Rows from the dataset

====

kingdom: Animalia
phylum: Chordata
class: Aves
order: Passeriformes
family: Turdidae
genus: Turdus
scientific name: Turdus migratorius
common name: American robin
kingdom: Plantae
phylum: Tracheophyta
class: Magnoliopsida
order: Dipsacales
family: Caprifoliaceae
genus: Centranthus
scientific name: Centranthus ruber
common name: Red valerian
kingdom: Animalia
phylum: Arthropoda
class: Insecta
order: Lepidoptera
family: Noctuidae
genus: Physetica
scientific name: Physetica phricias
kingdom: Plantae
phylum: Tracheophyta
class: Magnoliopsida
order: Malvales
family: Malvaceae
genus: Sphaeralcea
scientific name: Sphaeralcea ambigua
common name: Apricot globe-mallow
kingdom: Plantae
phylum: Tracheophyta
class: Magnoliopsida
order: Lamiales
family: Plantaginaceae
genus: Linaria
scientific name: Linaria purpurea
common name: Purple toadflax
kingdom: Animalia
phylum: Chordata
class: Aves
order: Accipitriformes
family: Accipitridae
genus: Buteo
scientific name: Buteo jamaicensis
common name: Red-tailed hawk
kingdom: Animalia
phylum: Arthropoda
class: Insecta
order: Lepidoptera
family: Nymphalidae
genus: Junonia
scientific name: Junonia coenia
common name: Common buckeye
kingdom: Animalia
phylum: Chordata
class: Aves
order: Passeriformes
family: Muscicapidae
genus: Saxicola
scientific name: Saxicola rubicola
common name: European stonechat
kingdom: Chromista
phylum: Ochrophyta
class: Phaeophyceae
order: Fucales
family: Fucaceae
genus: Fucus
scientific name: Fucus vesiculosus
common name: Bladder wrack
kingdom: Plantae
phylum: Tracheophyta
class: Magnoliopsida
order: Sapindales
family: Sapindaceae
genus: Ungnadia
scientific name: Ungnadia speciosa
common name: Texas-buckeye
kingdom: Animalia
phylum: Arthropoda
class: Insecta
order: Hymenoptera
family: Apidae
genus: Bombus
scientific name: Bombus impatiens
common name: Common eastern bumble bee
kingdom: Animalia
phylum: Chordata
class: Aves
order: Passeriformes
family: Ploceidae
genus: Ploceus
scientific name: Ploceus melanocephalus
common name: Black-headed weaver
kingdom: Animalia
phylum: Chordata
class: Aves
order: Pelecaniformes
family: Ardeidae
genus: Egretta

====

Copy every line of the records above word for word, keeping the same order.

Correct answer
kingdom: Animalia
phylum: Chordata
class: Aves
order: Passeriformes
family: Turdidae
genus: Turdus
scientific name: Turdus migratorius
common name: American robin
kingdom: Plantae
phylum: Tracheophyta
class: Magnoliopsida
order: Dipsacales
family: Caprifoliaceae
genus: Centranthus
scientific name: Centranthus ruber
common name: Red valerian
kingdom: Animalia
phylum: Arthropoda
class: Insecta
order: Lepidoptera
family: Noctuidae
genus: Physetica
scientific name: Physetica phricias
kingdom: Plantae
phylum: Tracheophyta
class: Magnoliopsida
order: Malvales
family: Malvaceae
genus: Sphaeralcea
scientific name: Sphaeralcea ambigua
common name: Apricot globe-mallow
kingdom: Plantae
phylum: Tracheophyta
class: Magnoliopsida
order: Lamiales
family: Plantaginaceae
genus: Linaria
scientific name: Linaria purpurea
common name: Purple toadflax
kingdom: Animalia
phylum: Chordata
class: Aves
order: Accipitriformes
family: Accipitridae
genus: Buteo
scientific name: Buteo jamaicensis
common name: Red-tailed hawk
kingdom: Animalia
phylum: Arthropoda
class: Insecta
order: Lepidoptera
family: Nymphalidae
genus: Junonia
scientific name: Junonia coenia
common name: Common buckeye
kingdom: Animalia
phylum: Chordata
class: Aves
order: Passeriformes
family: Muscicapidae
genus: Saxicola
scientific name: Saxicola rubicola
common name: European stonechat
kingdom: Chromista
phylum: Ochrophyta
class: Phaeophyceae
order: Fucales
family: Fucaceae
genus: Fucus
scientific name: Fucus vesiculosus
common name: Bladder wrack
kingdom: Plantae
phylum: Tracheophyta
class: Magnoliopsida
order: Sapindales
family: Sapindaceae
genus: Ungnadia
scientific name: Ungnadia speciosa
common name: Texas-buckeye
kingdom: Animalia
phylum: Arthropoda
class: Insecta
order: Hymenoptera
family: Apidae
genus: Bombus
scientific name: Bombus impatiens
common name: Common eastern bumble bee
kingdom: Animalia
phylum: Chordata
class: Aves
order: Passeriformes
family: Ploceidae
genus: Ploceus
scientific name: Ploceus melanocephalus
common name: Black-headed weaver
kingdom: Animalia
phylum: Chordata
class: Aves
order: Pelecaniformes
family: Ardeidae
genus: Egretta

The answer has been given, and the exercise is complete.